2. Run a Function Asynchronously

`Task.Run()` offloads CPU-bound work to a thread-pool thread.

Coordinating Async Operations

1. Wait for Multiple Async Tasks (Task.WhenAll)

`Task.WhenAll` runs tasks concurrently and waits until all finish.

2. Wait for At Least One Task (Task.WhenAny)

`Task.WhenAny` completes as soon as the first task finishes.

Task Chaining

1. ContinueWith() — Chain After Completion

`ContinueWith` runs a callback when the preceding task finishes.

2. Handling Exceptions with ContinueWith()

When a task faults, `ContinueWith` still runs. Access the exception via `t.Exception` — but you must observe it, otherwise the exception is silently swallowed. Use `TaskContinuationOptions` to run callbacks only on specific outcomes.

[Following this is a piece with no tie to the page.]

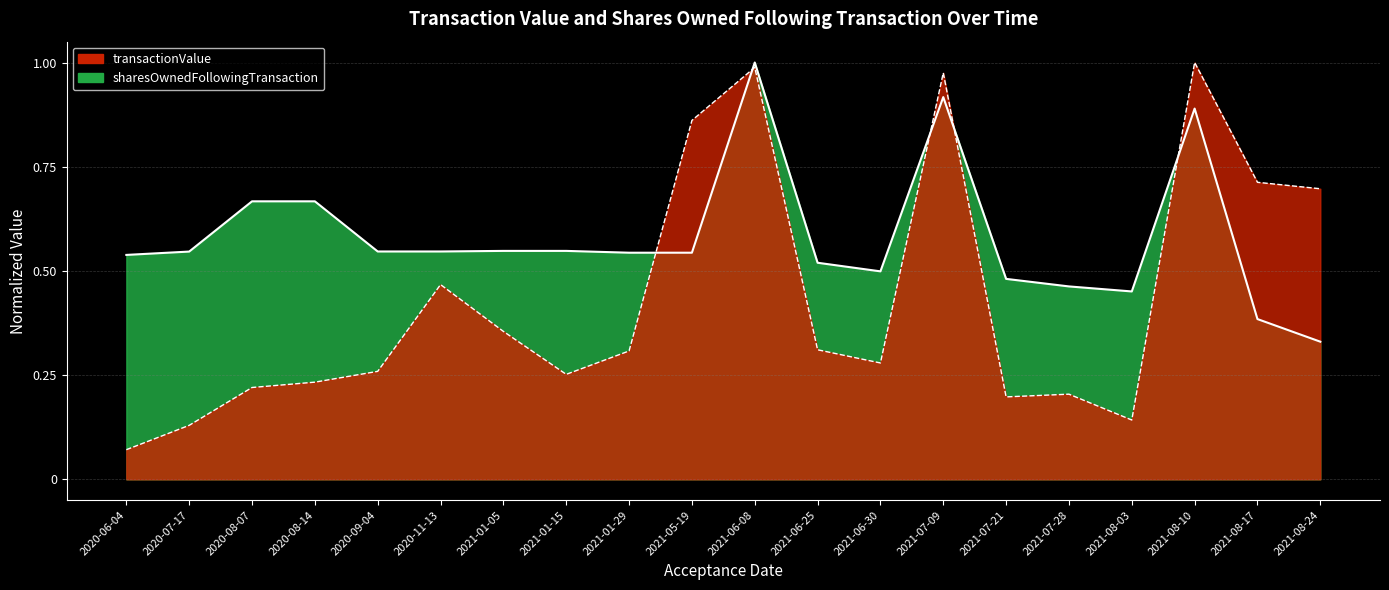

At how many categories does at least one series exceed 0?

20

3. Handling Errors in Async Code

Use try/catch inside async methods — exceptions propagate naturally.

4. finally in Async Code

`finally` blocks work as expected in async methods.

5. ContinueWith vs async/await

`async/await` is the modern preferred style — cleaner than ContinueWith chains.

Passing Data Between Async & Sync Code

1. Passing Data from an Async Method

Return `Task<T>` from async methods and `await` to extract the value.

Timers & Intervals

1. Perform Operation After Delay

`Task.Delay` + `await` is the idiomatic async delay.

2. Perform Operation at Every Interval

`PeriodicTimer` (.NET 6+) is the modern tick-based interval — no callback required.

Measuring Time Intervals

1. Calculating Time Interval

`Stopwatch` from `System.Diagnostics` measures elapsed time with high precision.

Parallel Execution

1. Running Tasks in Parallel with Task.Run

Fire multiple `Task.Run` calls without awaiting immediately, then collect with `Task.WhenAll`.

2. Raw Thread Creation

Create a low-level OS thread using `new Thread(...)`. Use `Start()` to launch and `Join()` to wait for completion.

3. Parallel.For and Parallel.ForEach

`Parallel.For` and `Parallel.ForEach` parallelise loops across all CPU cores.

Thread Safety & Synchronization

1. Race Condition Problem

Two threads modifying shared state simultaneously produces incorrect results.

2. Fix with Interlocked

`Interlocked.Increment` performs atomic increment — no lock needed for simple counters.

3. Fix with lock

`lock(obj)` ensures only one thread executes the protected block at a time.

4. Deadlock — Problem and Prevention

A deadlock occurs when two threads each wait for a lock held by the other — they block forever. Fix by always acquiring locks in a consistent order.

5. SemaphoreSlim — Limit Concurrency

`SemaphoreSlim` limits how many tasks can execute a section concurrently.